Questi Paesi costituiscono il cemento armato dell’export italiano di vino. Il 64% a valore, con in testa gli Usa (24%), seguiti da Germania (15%), UK (10%), Canada (6%), Francia (4%), Giappone (3%), con fanalino di coda la Cina (1,5% di quota), Paese a cui da più di un decennio si è guardato con molta attenzione, ma che negli ultimi tre anni ha rallentato fortemente i ritmi di importazione e anche di consumo.
E’ possibile notare un fenomeno del tutto particolare. Si sta registrando una evidente contrazione commerciale per quanto riguarda soprattutto le vendite di quelle tipologie di vini appartenenti ad aree produttive che rappresentano la bandiera del made in Italy enologico.
L’Italia, è bene non dimenticarlo, è un grande continente vinicolo con tanti timbri espressivi che sintetizzano la storia e la cultura millenaria dei singoli territori italiani. Proprio in questi luoghi le difficoltà in ordine alla commercializzazione internazionale del vino si fanno sentire con maggiore virulenza se si guarda, soprattutto, ai vini fermi a denominazione in bottiglia che hanno registrato, come volume, un -6,2%, per le Dop, e un -4,3%, per le Igp.
Tuttavia, tale flessione è meno evidente se rapportata a quella dei cugini francesi, che ha conseguito un risultato che si attesta, rispettivamente, a -11% e a -8%.
Quindi, è abbastanza evidente, a soffrire sono soprattutto i vini rossi che scendono dell’8%, per le Dop, e del 6%, per le Igp.

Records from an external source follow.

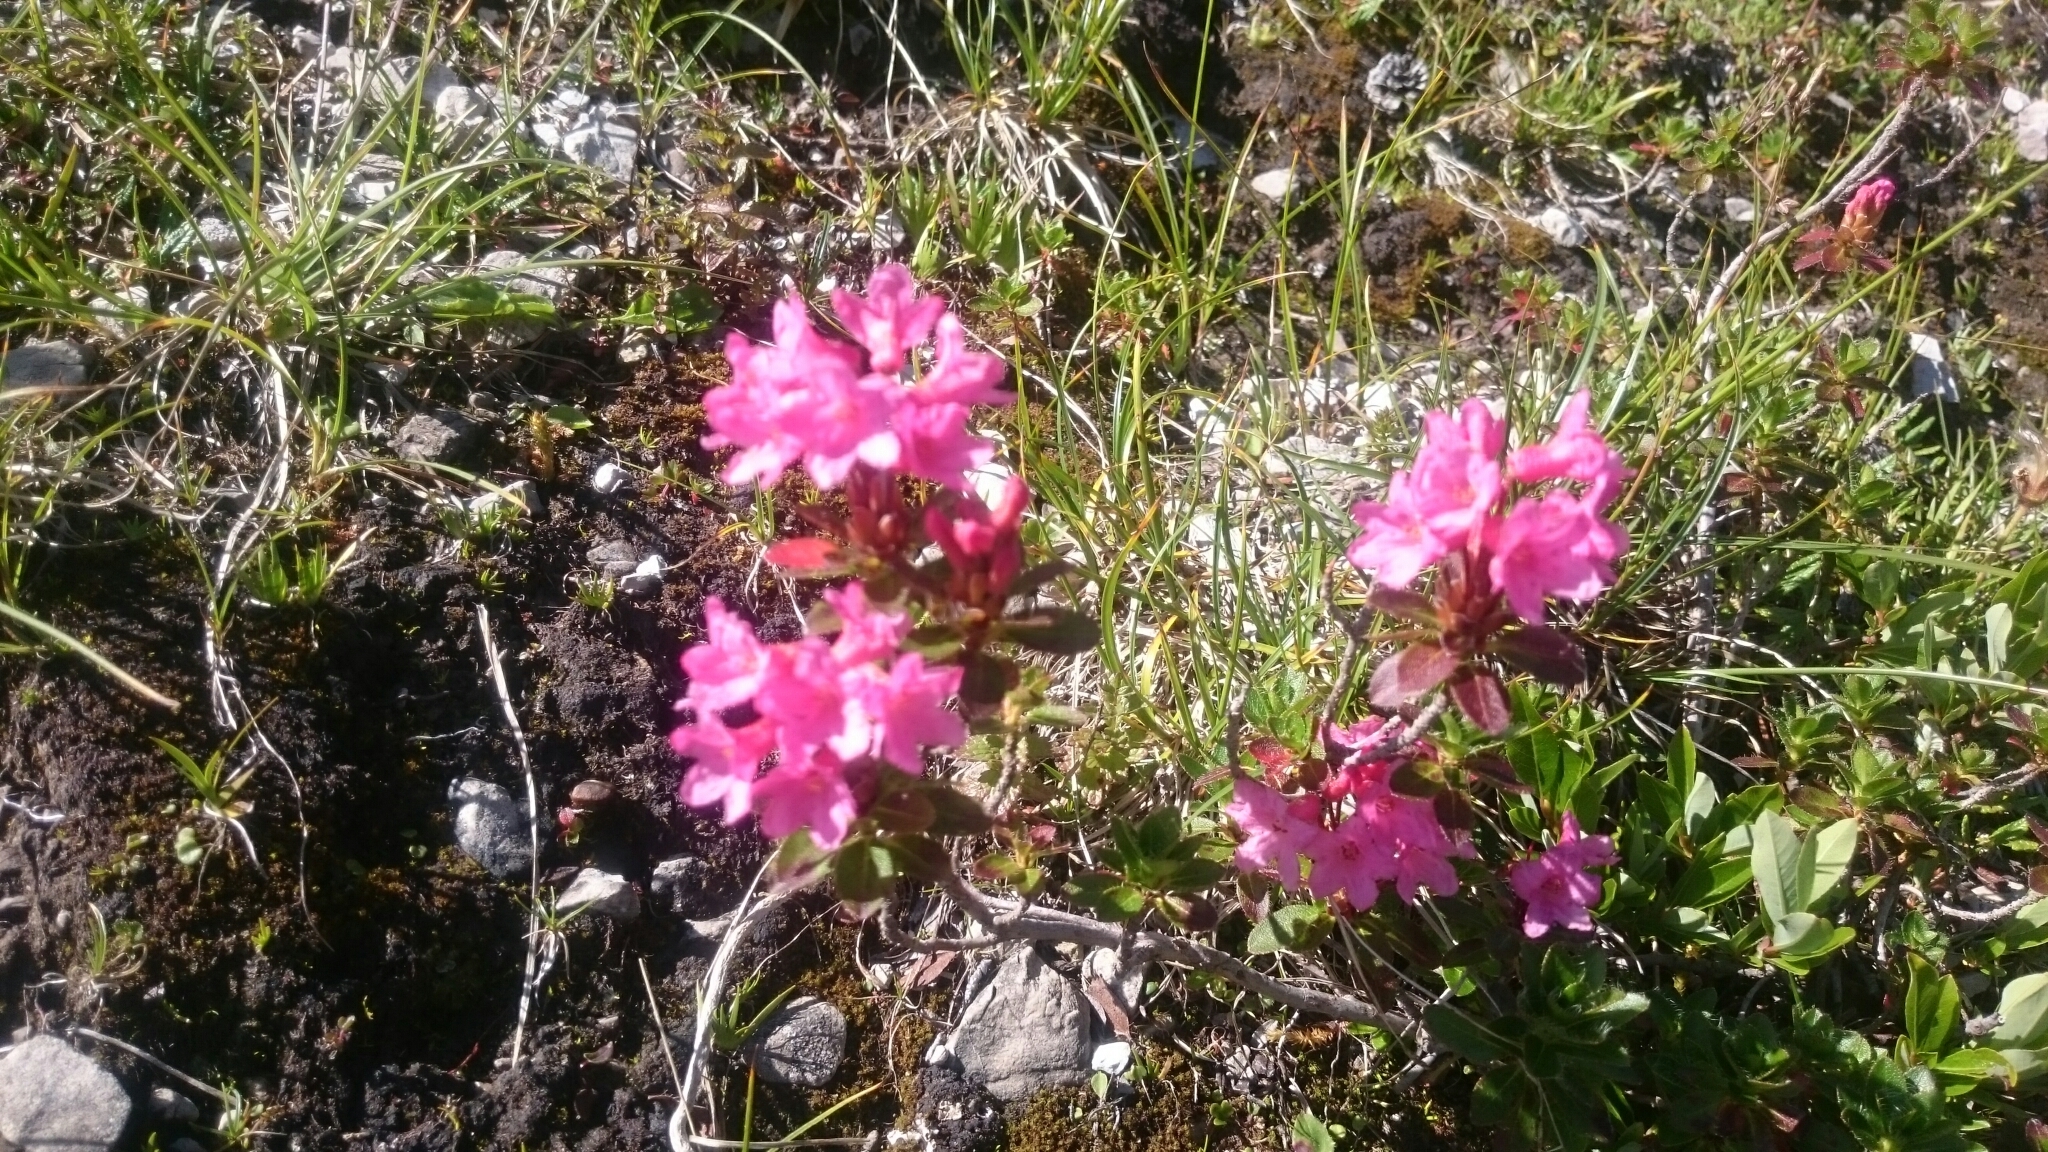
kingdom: Plantae
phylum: Tracheophyta
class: Magnoliopsida
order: Ericales
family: Ericaceae
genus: Rhododendron
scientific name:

Tale risultato negativo, purtroppo, si accompagna anche a quello delle esportazioni di vini comuni in bottiglia (-9%). Il quadro complessivo, calato nei singoli territori, presenta, e non poteva essere altrimenti dati altrettanto poco lusinghieri se, per esempio, si fa riferimento al -12,5% (volume) per i rossi Dop veneti, al -10,5% per i toscani, al -5,5% per i piemontesi. Sul versante bianchi – che vedono i Dop a -4,7% e gli Igp a -1,3% – gli Stati Uniti chiudono a -5%, controbilanciati dal +3% del Regno Unito (dove però fanno malissimo i veneti Dop, a -10%) e dal +2% dei Paesi Bassi. Stazionaria la Germania.
Ovviamente anche la Campania, pur vantando una storia leggendaria nel settore vitivinicolo e ben 19 Dop e 10 Igp, soffre dal punto di vista della capacità di penetrazione dei mercati, nazionali ed internazionali, come ha evidenziato una recente ricerca di Nomisma e occupa una posizione di decisa retroguardia, sia come quantitativi di produzione sia come capacità di commercializzazione, a fronte di una qualità innegabilmente cresciuta negli ultimi vent’anni.

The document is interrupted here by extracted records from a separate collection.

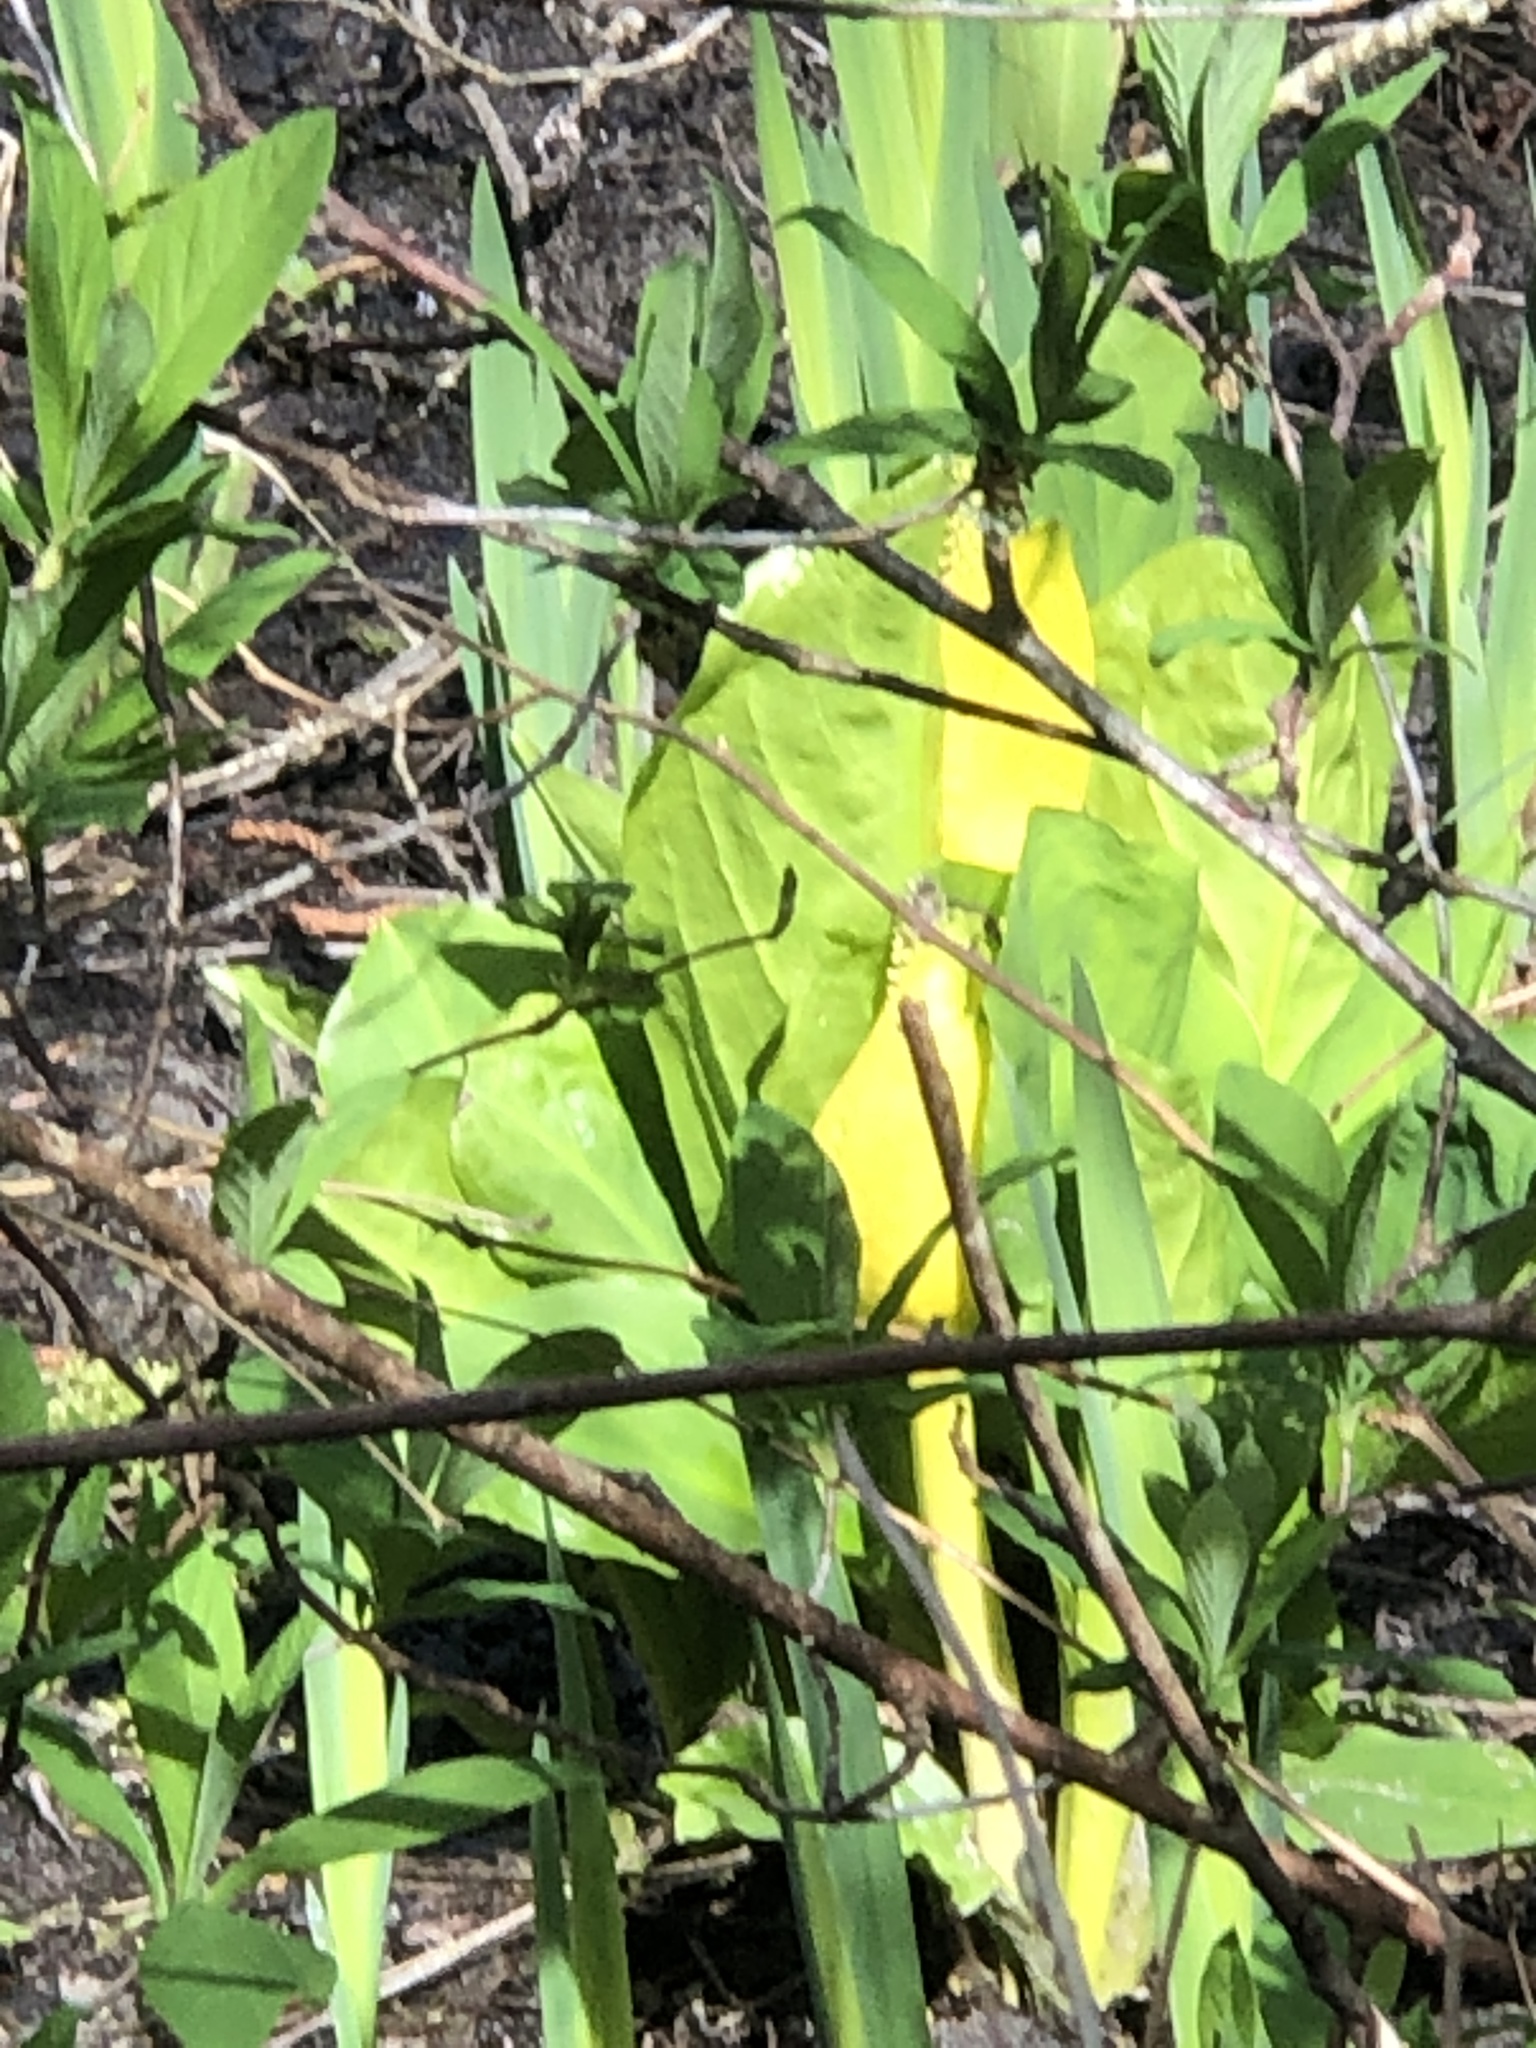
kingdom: Plantae
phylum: Tracheophyta
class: Liliopsida
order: Alismatales
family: Araceae
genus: Lysichiton
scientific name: Lysichiton americanus
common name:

Il 2023 si è caratterizzato, invece, per un forte incremento di vini sfusi (+12%), destinati soprattutto alla Germania, la cui incidenza sulla tipologia pesa per quasi 2/3 delle esportazioni.
L’edizione del prossimo aprile di Vinitaly arriva al momento giusto per fare un bilancio su questi dati che presentano elementi di preoccupazione ma possono anche essere tali da calibrare meglio le prossime strategie commerciali.
Questa edizione, ho l’impressione, avrà bisogno di scrutare bene il futuro del settore per non farsi trovare impreparati nel futuro.